Una palabra empuja en mi boca, boca que besa y que nombra. Aunque no
pueda decir ésta, la palabra que oculto, de la que huyo. Una
palabra me delata y entonces la condeno a silencio. Que hable el cuerpo
su idioma de líquidos, que la boca se llene de su agua, que todo
lo que está vacío se sacie, que huecos y molduras se completen,
pero que no la nombren, que no digan lo que escondo porque entonces
ya no habrá salida para mí. No habrá más
que volcarme boca arriba, desparramando el pelo como una medusa en la
corriente de un río que me arrasa. Esos besos sin más
nombre que la sed son suficientes por ahora para que estalle de alegría,
para poner otras palabras en lugar de la que se enmascara en las caricias,
otras dichas al oído conforman al estruendo de este choque de
planetas. Que el miedo siga su mapa de dudas, eso ya no importa. De
mis miedos no quiero hablar, aunque el silencio lo haga por mí.
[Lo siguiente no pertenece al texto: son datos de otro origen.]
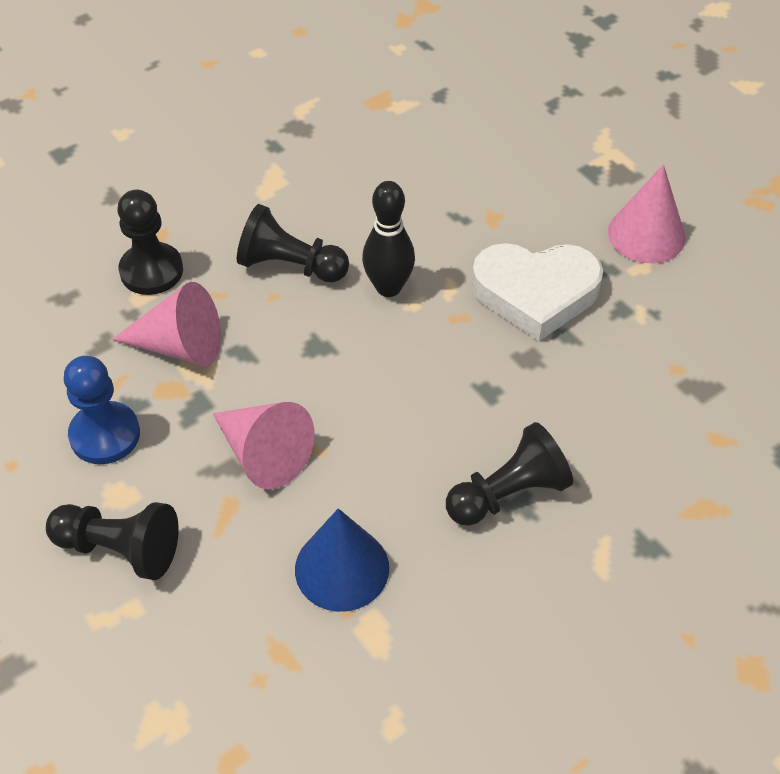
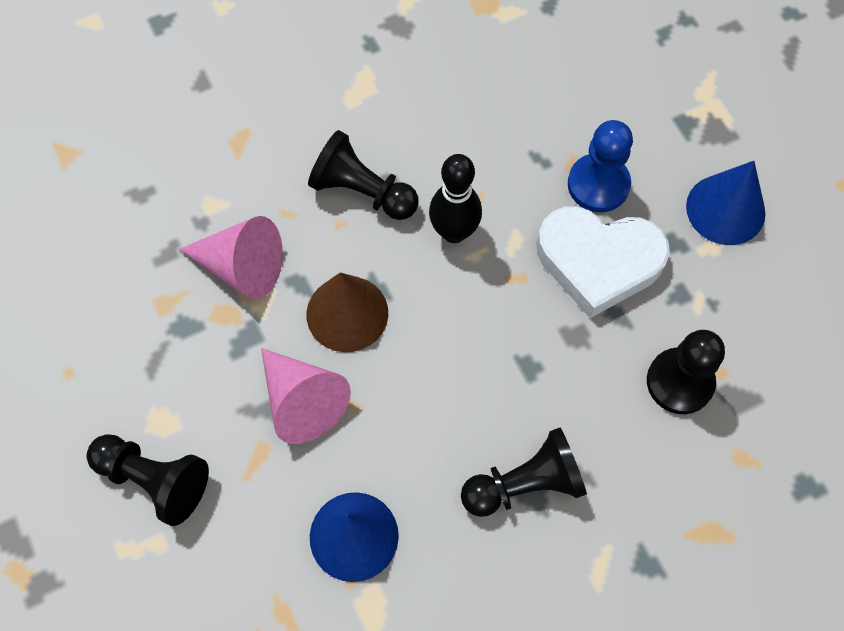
camera: 10 degrees right, 15 degrees up
(105, 435) = (157, 355): blue pawn -> blue pawn (598, 184)
(151, 271) = (227, 176): black pawn -> black pawn (680, 382)
(295, 371) = (347, 313): none -> brown cone
(646, 234) = (725, 209): pink cone -> blue cone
Por el momento está bien recuperar el vaivén que me acuna,
me acaricia por dentro, casi inerte mi cuerpo en sus manos sabe hablar
mientras la boca calma su sed y la recupera en el mismo instante. De
esta palabra que callo afronto las consecuencias. Ya nada me protege
de estas ganas de pedir más y más postre, de este regalo
que el paladar saborea cuando ya no tiene hambre. No tengo más
refugios, no hay protección posible contra este virus que socaba
cada gesto impostado, cada uno de esos muros que yo también construyo.
Y derribo. Llevo un manojo de emociones entre las piernas que se abre
en el pecho y le dan al corazón un vuelo de pájaros atolondrados
que golpean las alas contra los cristales. Porque ahora yo soy transparente.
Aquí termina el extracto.